3) Zencefil ve Zerdeçal kökü,
Zencefil ve zerdeçal sağlık öncüsü olarak son yıllarda dikkat çeken önemli bitkilerdir. Zerdeçalın içindeki kurkuminoitlerin, virüslerin çoğalmasını engellediği çalışmalarla ortaya koyulmuştur. Yemeklerde baharat olarak kullanılabildiği gibi kapsül olarak eczanelerden de temin edilebilir veya karışım çay olarak tüketilebilirler.
4) Turunçgiller
Turunçgil grubu meyveler, C vitamini kaynağı olarak soğuk algınlığı ve gribi önlemek için en iyi bilinen, iyi tanıtılan besinlerdir. Kış sezonunda portakal, mandalina, limon, greyfurt gibi narenciye meyvelerde ve yeşil biber, roka, marul gibi yeşil yapraklı sebzelerde bolca bulunan C vitaminini yeterli miktarda almak için günde 2 porsiyon sebze ve 2-3 porsiyon meyve beslenme programına eklenmelidir.
5) Kuruyemişler
Kuruyemişler içerdikleri faydalı yağ asitleri, düşük glisemik indeksi ile sağlıklı beslenmenin olmazsa olmazı. Magnezyum, çinko, bakır, E vitamini, kalsiyum ve folat açısından oldukça değerli kaynaklar kuruyemişleri, günlük beslenmemize sağlıklı birer atıştırmalık olarak eklemekte fayda var. Fındık, ceviz, badem, antep fıstığı, kaju, kabak çekirdeği ve yer fıstığı karışımından her gün 1 avuç kadar tüketmek bedenimize yapacağımız önemli bir katkı olur. Ayrıca bu yağlı tohumlar hastalıklara karşı korumakla kalmayıp, saç ve cilt sağlığına da iyi geliyor. Ancak kuruyemişler kavrulurken içerdikleri doymamış yağ asitleri trans yağa dönüşmektedir, bunun için dikkat edilmesi gereken nokta çiğ ve kavrulmamış olarak tüketmektir.
6) Propolis
Bilim dünyasında geniş çapta araştırmalara konu olan propolis, çeşitli biyolojik ve farmakolojik özellikler taşımaktadır. Bal arıları tarafından bitkilerden özellikle de çiçek ve tomurcuklardan toplanan Propolis, balmumu, reçine ve fenolik bileşik karışımından oluşan doğal bir arı ürünüdür.

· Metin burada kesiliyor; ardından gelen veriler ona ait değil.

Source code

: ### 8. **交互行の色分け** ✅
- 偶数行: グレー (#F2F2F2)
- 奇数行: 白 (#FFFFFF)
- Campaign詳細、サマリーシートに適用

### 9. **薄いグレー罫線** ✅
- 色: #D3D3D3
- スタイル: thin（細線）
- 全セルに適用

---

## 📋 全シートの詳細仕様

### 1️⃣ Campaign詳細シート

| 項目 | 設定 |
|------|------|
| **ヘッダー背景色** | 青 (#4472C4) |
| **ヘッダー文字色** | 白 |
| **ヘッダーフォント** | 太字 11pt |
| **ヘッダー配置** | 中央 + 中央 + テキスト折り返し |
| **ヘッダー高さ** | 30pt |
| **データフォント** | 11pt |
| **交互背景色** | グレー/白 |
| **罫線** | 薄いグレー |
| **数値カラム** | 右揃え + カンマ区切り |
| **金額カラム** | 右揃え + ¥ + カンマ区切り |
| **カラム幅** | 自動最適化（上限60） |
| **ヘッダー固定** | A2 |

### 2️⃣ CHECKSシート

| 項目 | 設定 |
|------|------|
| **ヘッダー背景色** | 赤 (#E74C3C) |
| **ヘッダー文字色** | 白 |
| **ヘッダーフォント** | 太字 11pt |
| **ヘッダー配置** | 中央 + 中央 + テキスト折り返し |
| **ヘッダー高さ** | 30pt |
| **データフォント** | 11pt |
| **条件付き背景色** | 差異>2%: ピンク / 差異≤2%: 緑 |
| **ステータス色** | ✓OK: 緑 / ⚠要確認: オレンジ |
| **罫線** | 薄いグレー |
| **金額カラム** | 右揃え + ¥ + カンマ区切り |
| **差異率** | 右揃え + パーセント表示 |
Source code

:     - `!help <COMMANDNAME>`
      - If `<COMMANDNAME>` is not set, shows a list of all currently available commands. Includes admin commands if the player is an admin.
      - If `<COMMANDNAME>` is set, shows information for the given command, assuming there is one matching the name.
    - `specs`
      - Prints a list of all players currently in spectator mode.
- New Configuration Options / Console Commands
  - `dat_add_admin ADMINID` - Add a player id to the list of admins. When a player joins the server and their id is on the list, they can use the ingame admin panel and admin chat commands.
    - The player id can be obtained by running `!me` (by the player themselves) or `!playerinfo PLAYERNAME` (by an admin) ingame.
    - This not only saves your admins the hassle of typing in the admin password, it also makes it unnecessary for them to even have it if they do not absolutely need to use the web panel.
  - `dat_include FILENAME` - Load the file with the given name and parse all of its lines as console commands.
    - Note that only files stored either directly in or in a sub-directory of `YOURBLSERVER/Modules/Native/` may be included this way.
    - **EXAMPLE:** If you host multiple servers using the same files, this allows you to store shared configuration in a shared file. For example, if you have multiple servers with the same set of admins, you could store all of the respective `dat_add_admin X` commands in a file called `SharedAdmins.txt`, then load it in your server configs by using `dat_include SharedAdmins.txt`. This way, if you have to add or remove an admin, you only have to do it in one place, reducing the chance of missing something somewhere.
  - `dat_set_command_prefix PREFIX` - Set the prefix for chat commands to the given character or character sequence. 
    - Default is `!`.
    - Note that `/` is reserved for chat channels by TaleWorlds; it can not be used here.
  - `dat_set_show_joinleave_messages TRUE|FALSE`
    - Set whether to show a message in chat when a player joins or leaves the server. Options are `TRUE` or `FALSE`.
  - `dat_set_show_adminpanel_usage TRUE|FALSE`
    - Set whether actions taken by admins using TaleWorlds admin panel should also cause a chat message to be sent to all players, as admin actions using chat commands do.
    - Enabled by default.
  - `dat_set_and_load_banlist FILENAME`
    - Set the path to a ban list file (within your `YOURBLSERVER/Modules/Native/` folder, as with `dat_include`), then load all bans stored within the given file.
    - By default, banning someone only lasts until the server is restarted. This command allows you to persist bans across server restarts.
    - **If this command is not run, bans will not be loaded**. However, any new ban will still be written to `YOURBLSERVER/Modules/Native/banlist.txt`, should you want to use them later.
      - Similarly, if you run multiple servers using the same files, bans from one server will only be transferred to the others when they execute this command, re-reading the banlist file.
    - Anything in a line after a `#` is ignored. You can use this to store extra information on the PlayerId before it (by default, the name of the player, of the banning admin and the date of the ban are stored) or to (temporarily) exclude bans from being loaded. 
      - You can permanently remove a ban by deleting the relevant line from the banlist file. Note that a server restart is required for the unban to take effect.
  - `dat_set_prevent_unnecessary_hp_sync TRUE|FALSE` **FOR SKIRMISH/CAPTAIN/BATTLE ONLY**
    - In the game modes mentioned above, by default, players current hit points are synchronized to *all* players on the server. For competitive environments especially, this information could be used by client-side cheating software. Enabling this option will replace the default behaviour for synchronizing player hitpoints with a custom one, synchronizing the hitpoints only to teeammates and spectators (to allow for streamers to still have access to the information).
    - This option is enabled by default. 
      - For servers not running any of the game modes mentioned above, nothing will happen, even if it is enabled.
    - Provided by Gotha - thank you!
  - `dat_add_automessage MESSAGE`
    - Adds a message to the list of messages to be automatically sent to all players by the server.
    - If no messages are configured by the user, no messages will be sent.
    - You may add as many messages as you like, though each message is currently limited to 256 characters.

Propolisin immünomodülatör, yani vücut direncini yükseltici, bağışıklık sistemini güçlendirici etkisi vardır. Aynı zamanda enfeksiyonlara karşı antienflamatuvar ve antimikrobiyal olarak aktivite gösterir. Bu nedenle propolis nadir bulunan, geniş spektrumlu doğal bir antibiyotik olarak onaylanmıştır. Polen alerjisi olan bireyler haricinde, çocuklarda da güvenilir olarak kullanılabilmektedir.
7) Vitamin D
Son kanıtlar, D vitamininin her tip bağışıklık hücresinde önemli rolü olduğunu göstermektedir. British Medical Journal dergisinde yayınlanan bir raporda, solunum yolu enfeksiyonlarını önlemede D vitamini takviyelerinin etkili olduğu gösterilmiştir. Hastalıklara yakalanmamak için kandaki D vitamini seviyeleri kontrol edilmeli, gerekiyorsa uzman eşliğinde takviye kullanılmalıdır. Çünkü D vitamininin asıl kaynağı olan güneşli gün sayısının kış mevsiminde azalması ile birlikte, D vitamini eksikliğini besinlerle yeterli dozda karşılayabilmemiz mümkün olmamaktadır.